(Collected data entries)

════════

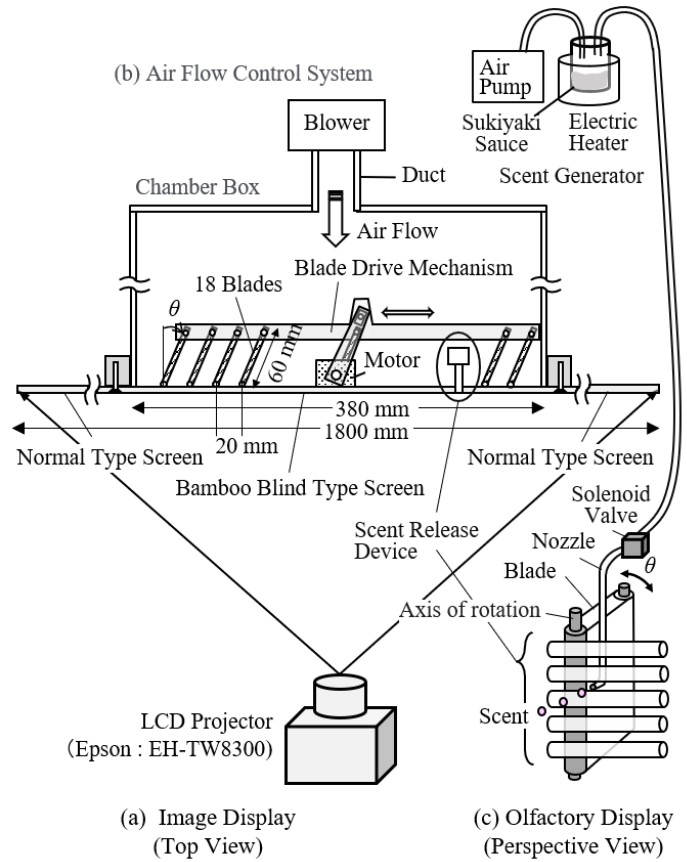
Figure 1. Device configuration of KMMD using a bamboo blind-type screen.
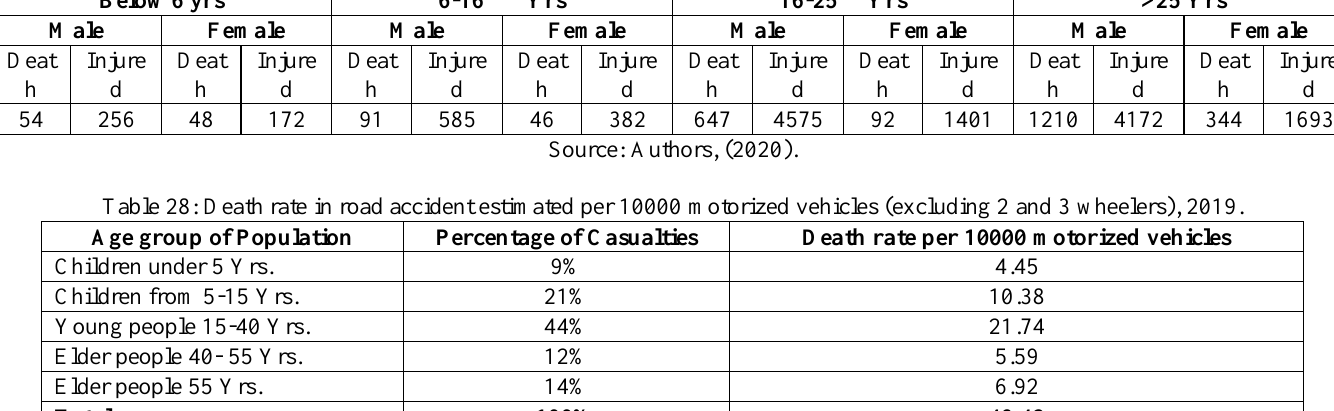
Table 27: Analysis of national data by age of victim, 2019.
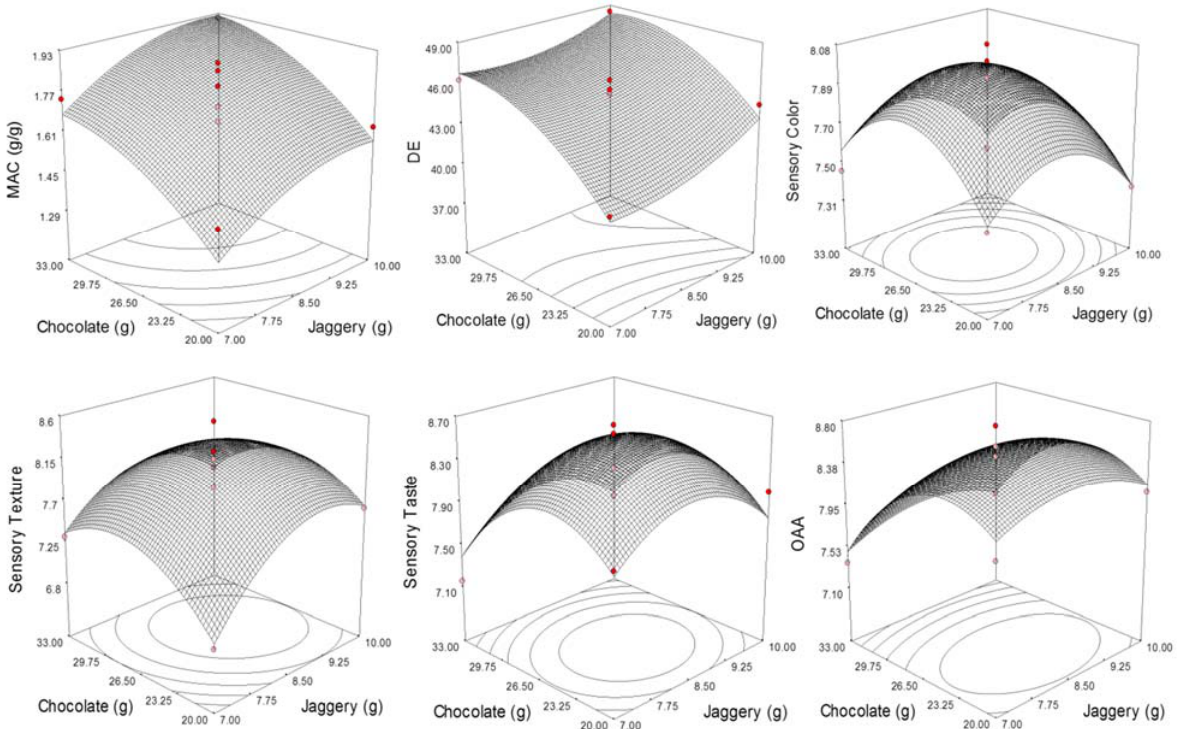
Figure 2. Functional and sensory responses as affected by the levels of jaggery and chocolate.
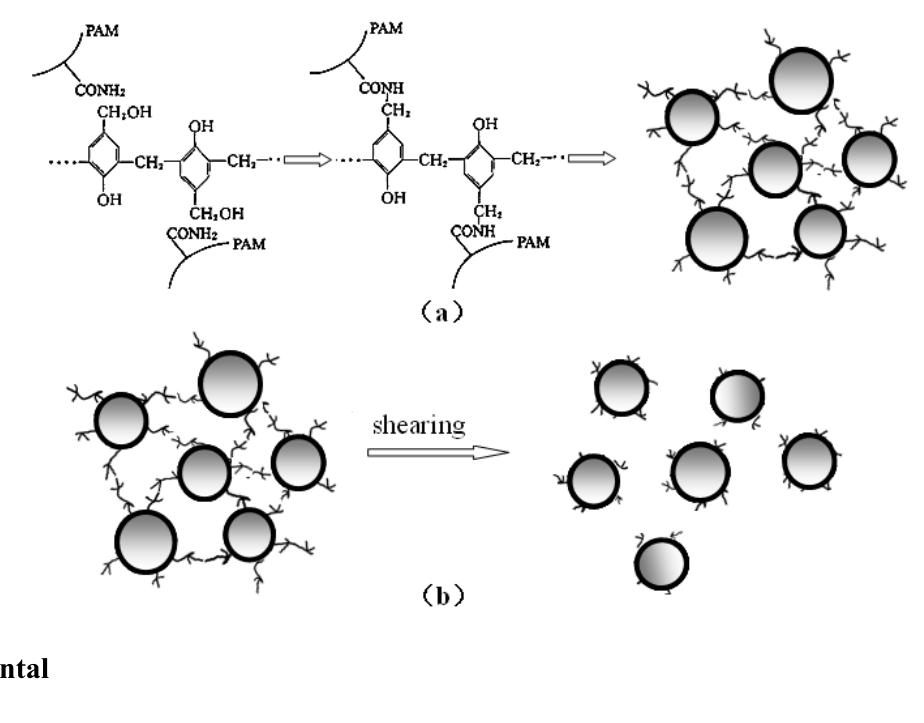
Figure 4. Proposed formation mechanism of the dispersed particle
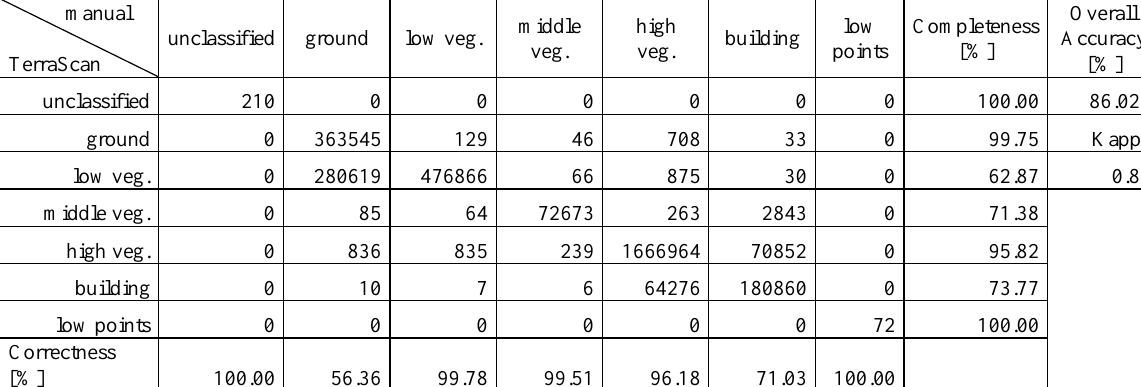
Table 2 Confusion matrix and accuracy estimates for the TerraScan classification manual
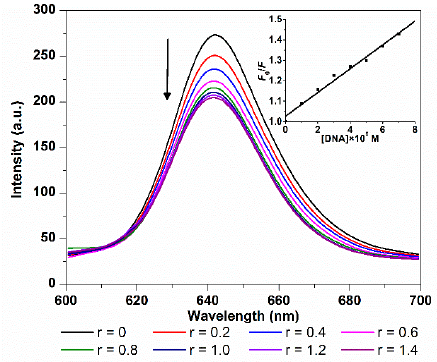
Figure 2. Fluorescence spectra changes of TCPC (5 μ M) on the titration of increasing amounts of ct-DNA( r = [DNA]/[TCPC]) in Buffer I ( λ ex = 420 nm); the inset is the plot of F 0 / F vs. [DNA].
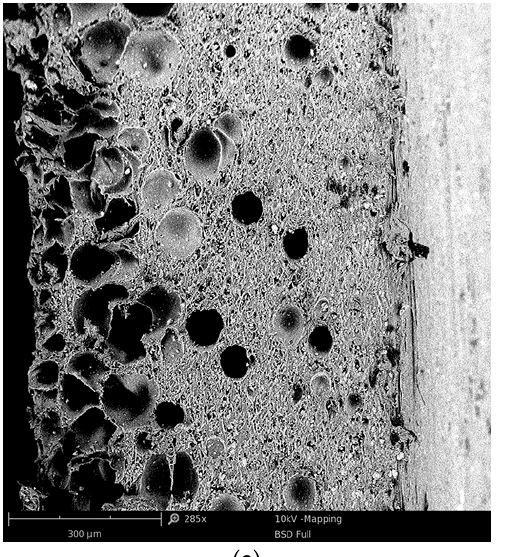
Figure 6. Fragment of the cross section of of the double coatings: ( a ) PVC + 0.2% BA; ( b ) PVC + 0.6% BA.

════════

*DIRECTIONS FOR THIS TASK*: All that is wanted is the lines above between the one containing "Figure 4. Proposed" and the one containing "Table 2 Confusion", inclusive, restated word for word, with pictures omitted.

*RESPONSE TO THIS EXERCISE*:
Figure 4. Proposed formation mechanism of the dispersed particle
Table 2 Confusion matrix and accuracy estimates for the TerraScan classification manual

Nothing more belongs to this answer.